Wednesday, February 11, 2009

Mentor-Protégé Relationships

Adapted from the D2DInc e-Newsletter


A Mentor-Protégé relationship can be mutually beneficial to large and small businesses because it expands the resources and opportunities available to small businesses and provides a unique tutoring experience to large companies and establishes a reliable relationship with the small business. A Mentor-Protégé relationship can help improve the performance of small businesses on contracts and subcontracts with government agencies.

Mentor-protégé agreements can be mutually beneficial as long as both parties are clear on the objectives of the relationship. Each agency has its own Mentor-Protégé program with its own requirements, but generally the mentor company must hold a prime contract with that agency in order to participate in the program. Agencies require the execution of a formal agreement between the parties that spell out the expectations for and benefits to each party. These could include teaming and subcontracting opportunities, training, assistance in raising capital, program management, process development, ownership resulting from the relationship, and others as agreed upon by the parties. Some agencies allow a mentor to have more than one protégé, but most do not allow the protégé to have more than one mentor; although companies may have different mentors through different Agency programs.

The Small Business Administration (SBA) manages a unique Mentor-Protégé program that is designed to allow companies to serve as a mentor to 8(a)-certified small business protégés. In order to enter into a SBA-approved Mentor-Protégé agreement, the mentor and protégé must have a written agreement and also meet certain requirements in order for SBA to accept them into the Mentor-Protégé program. Mentors have their own requirements, but to qualify, the protégé must be:

  1. a) in the developmental stage of the 8(a) Business Development program OR b) never have received an 8(a) contract OR c) must be less than half the size of a small business, as defined by the SBA, based on its primary Standard Industrial Classification code
  2. In good standing in the 8(a) Business Development program
  3. Current with all 8(a) reporting requirements
What is unique about the SBA program is that once the mentor-protégé agreement is approved, the companies may form a Joint Venture (JV) to pursue Federal government contracts with any agency, and the JV is considered to be a small business, provided the protégé qualifies as small for the procurement (and if an 8(a) sole source procurement, has not met the dollar limit). Without a SBA-approved agreement, the size of a JV is determined by taking the aggregate of the sizes of the two companies. This is a benefit because it allows the 8(a) to use their mentor's experience and relationship to pursue work jointly as a small business prime.

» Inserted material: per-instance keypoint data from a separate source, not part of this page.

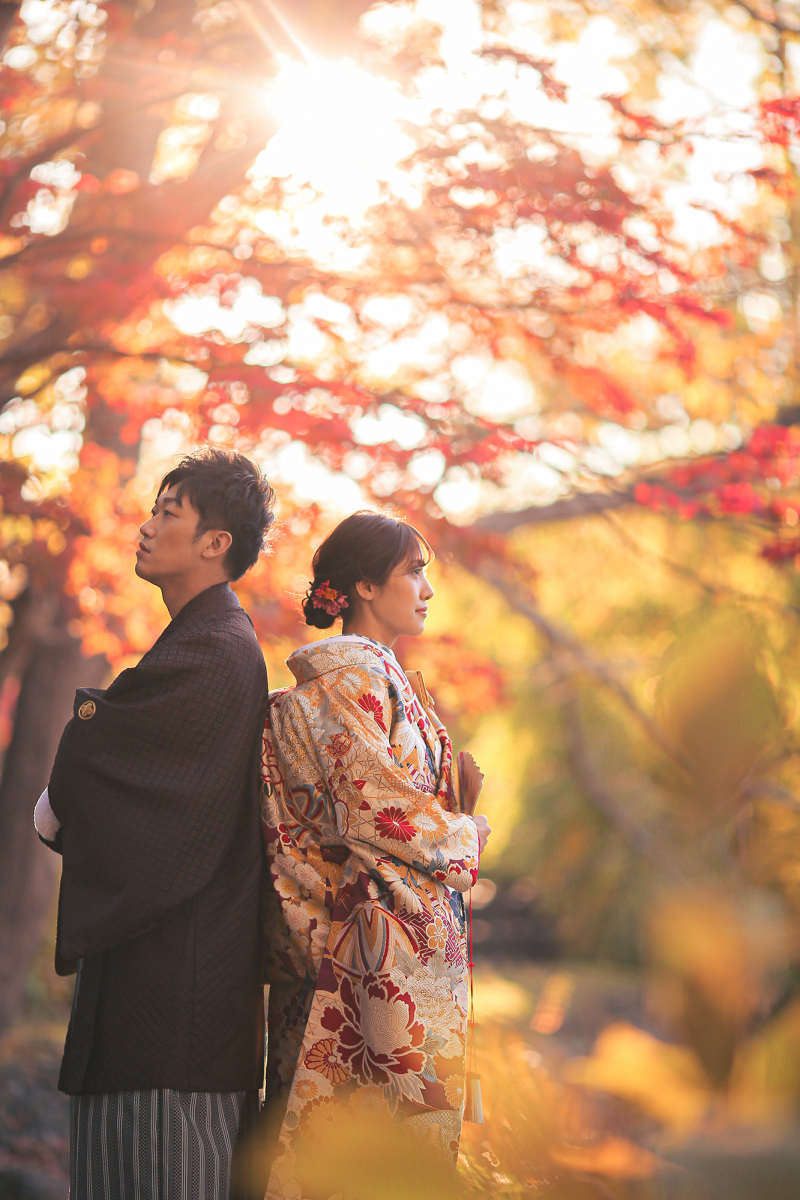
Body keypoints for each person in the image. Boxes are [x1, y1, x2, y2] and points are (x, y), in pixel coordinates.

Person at [33, 447, 274, 1200]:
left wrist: (73, 773)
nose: (146, 527)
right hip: (162, 1011)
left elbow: (102, 755)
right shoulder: (200, 645)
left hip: (177, 1023)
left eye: (169, 513)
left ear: (216, 543)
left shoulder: (216, 654)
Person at [259, 511, 491, 1199]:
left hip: (383, 943)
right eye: (411, 572)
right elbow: (375, 811)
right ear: (363, 584)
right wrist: (467, 833)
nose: (426, 588)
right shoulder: (348, 681)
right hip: (358, 954)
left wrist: (454, 796)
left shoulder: (378, 678)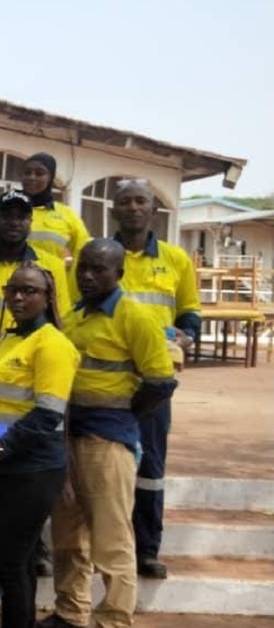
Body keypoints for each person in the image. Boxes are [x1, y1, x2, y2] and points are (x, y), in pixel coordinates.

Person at [42, 239, 176, 628]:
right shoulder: (75, 315)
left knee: (111, 541)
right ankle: (71, 611)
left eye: (98, 269)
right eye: (82, 267)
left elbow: (160, 382)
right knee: (68, 537)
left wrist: (122, 413)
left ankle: (114, 618)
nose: (86, 275)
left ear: (118, 274)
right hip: (68, 438)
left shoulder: (135, 317)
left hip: (108, 441)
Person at [0, 264, 80, 628]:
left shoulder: (53, 345)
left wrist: (1, 446)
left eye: (29, 290)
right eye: (13, 289)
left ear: (48, 298)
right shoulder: (8, 340)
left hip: (31, 468)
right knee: (20, 559)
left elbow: (47, 415)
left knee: (10, 562)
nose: (18, 296)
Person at [109, 179, 201, 580]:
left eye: (140, 201)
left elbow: (190, 314)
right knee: (104, 467)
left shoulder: (176, 260)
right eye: (125, 201)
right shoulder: (98, 256)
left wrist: (187, 335)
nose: (133, 208)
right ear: (114, 210)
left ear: (153, 210)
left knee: (151, 467)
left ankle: (147, 549)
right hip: (106, 380)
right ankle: (105, 547)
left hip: (154, 381)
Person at [0, 189, 70, 369]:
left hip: (33, 354)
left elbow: (61, 317)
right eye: (6, 216)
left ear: (30, 222)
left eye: (21, 217)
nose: (14, 222)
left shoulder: (52, 266)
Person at [0, 152, 90, 262]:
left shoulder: (67, 215)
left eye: (39, 173)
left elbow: (85, 253)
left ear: (50, 178)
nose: (32, 177)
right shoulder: (3, 211)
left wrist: (67, 274)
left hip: (52, 280)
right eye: (27, 172)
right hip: (7, 280)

8(a) firms should contact their Business Opportunity Specialist to determine if their company and a prospective counterpart qualify for the SBA Mentor-Protégé program. Additional information is also available on SBA's website (www.sba.gov).

1 comment:

Jay Johnson said...

very true! Mentor-Protege programs can be fantastically beneficial to both parties involved. I would add, as a word of caution, that the "mentee" makes sure to maintain the frame of mind of being a protege and not become dependent upon the Mentor organization as often happens. I have worked with some small companies that have taken this route with very-large companies (such as Microsoft, SUN, and 3M) where they didn't establish their own identity outside the relationship and ended up being consumed by the larger company because they had become so dependent upon the larger company in many aspects of their business. Just a little "word of caution."